Sie meinen Tools, die es ermöglichen, beispielsweise mittels einer Smartphone-App die Stadtverwaltung auf Missstände aufmerksam zu machen?

Ja, wobei man hier auch ein wenig vorsichtig sein muss. Natürlich können solche Apps sehr nützlich sein. Wir wissen, dass es hilft, Informationen über städtebauliche Missstände zu generieren. Aber entscheidend ist dann die Frage, wie man zu Lösungen kommt. Was nützt es einer Kommune, über eine digitale App noch mehr Informationen darüber zu bekommen, was gerade nicht funktioniert, wenn es ganz grundsätzlich an Ressourcen und Personal mangelt, um die Probleme überhaupt angehen zu können?
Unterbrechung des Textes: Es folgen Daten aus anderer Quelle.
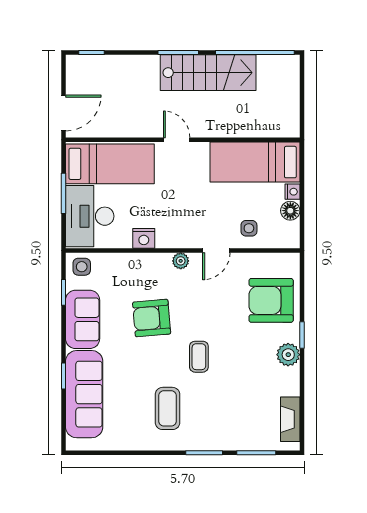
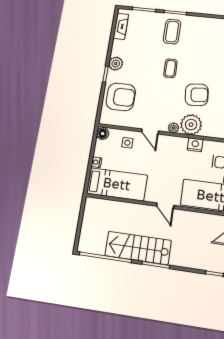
floor lamp: (290, 211) -> (103, 134), moved
door: (216, 251) -> (150, 131), swing flipped
plant: (154, 269) -> (191, 125), added
coffee table: (168, 408) -> (172, 32), moved

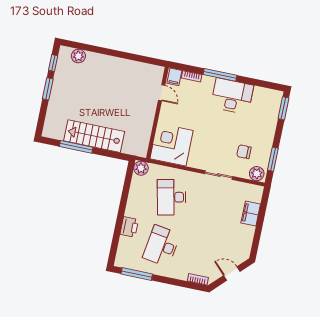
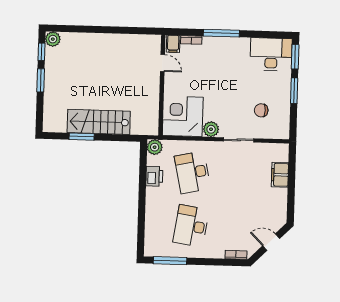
plant: (78, 56) -> (53, 39), moved
desk: (232, 96) -> (271, 54), moved
window: (76, 147) -> (82, 137), width x0.69
window: (273, 159) -> (294, 91), moved
plant: (257, 174) -> (211, 129), moved
printer: (129, 227) -> (154, 176), moved

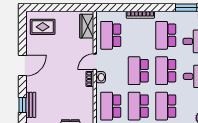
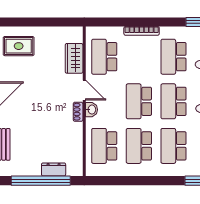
wardrobe: (87, 26) -> (74, 58), moved
door: (95, 62) -> (84, 90), swing flipped

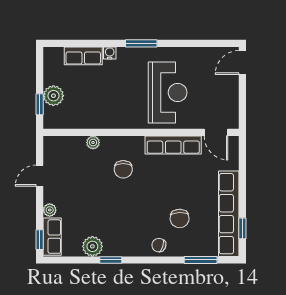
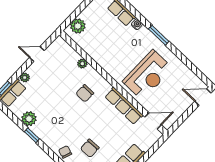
plant: (53, 96) -> (78, 26), moved
window: (40, 104) -> (73, 16), removed
door: (216, 132) -> (153, 121), swing flipped

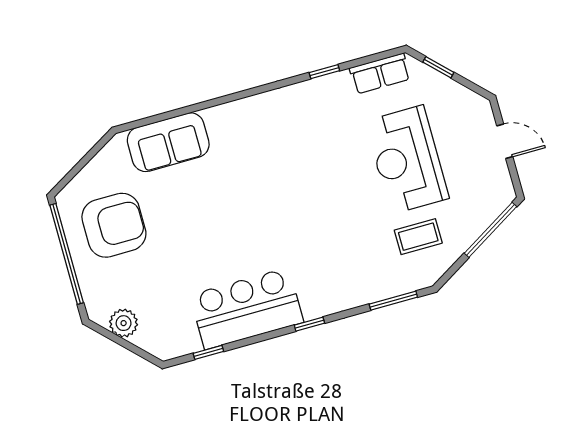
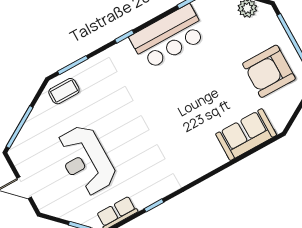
reception desk: (407, 160) -> (86, 160), turned 180
coffee table: (418, 237) -> (64, 91), moved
Mit anderen Worten: Wer Smart-City-Projekte wirklich effektiv fördern will, muss immer auch die Probleme von Städten und Gemeinden allgemein im Blick behalten.
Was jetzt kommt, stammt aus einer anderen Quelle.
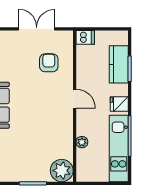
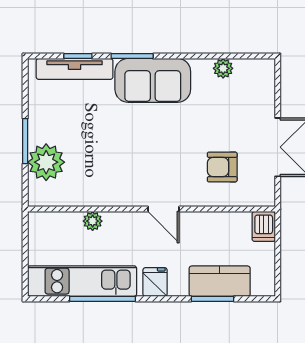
armchair: (49, 63) -> (222, 167), turned 180
door: (75, 99) -> (164, 209), hinge flipped
plant: (62, 171) -> (46, 162), moved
Der Science-Fiction-Autor Bruce Sterling warnte neulich in einem Gastbeitrag für das US-Magazin Atlantic vor dem Ausverkauf unserer Städte an Tech-Konzerne. Wie ernst sollten wir solche Szenarien nehmen?

Natürlich ist das eine Gefahr, aber die noch größere Herausforderung für uns hier in Deutschland sehe ich darin, wichtige Entwicklungen nicht zu verschlafen. Auf der einen Seite sind wir, sicherlich auch zu Recht, inzwischen sehr vorsichtig mit der Liberalisierung und Privatisierung im öffentlichen Raum. Auf der anderen Seite müssen wir aufpassen, den Standort Deutschland auch in Zukunft ausreichend attraktiv zu halten, um etwa die Umwälzungen auf dem Arbeitsmarkt, die noch auf uns zukommen werden, entsprechend abzufedern. Auch das wird die Stadt der Zukunft prägen. Was die konkrete Realisierung von Smart-City-Lösungen angeht, muss man allerdings sehen, dass der deutsche, vielleicht etwas bedächtige Weg durchaus auch zum Erfolg führen kann.

Inwiefern?

Eine im Smart-City-Kontext viel zitierte Lösung sind sogenannte smarte Straßenlaternen. Diese können mit allerlei Sensoren ausgestattet werden, die etwa Lärm oder Schadstoffe messen und sogar als Ladestationen für E-Autos nutzbar sind. Solche Systeme werden inzwischen von vielen internationalen Konzernen angeboten, die natürlich auch Städte in Deutschland für eine Kooperation gewinnen wollten. Und was ist passiert? Die Stadt München hat beispielsweise mit Start-up-Unternehmen eine eigene Lösung entwickelt – kostengünstig, tragfähig, auf die Situation in Deutschland angepasst und inzwischen in immer mehr Kommunen Interesse weckend.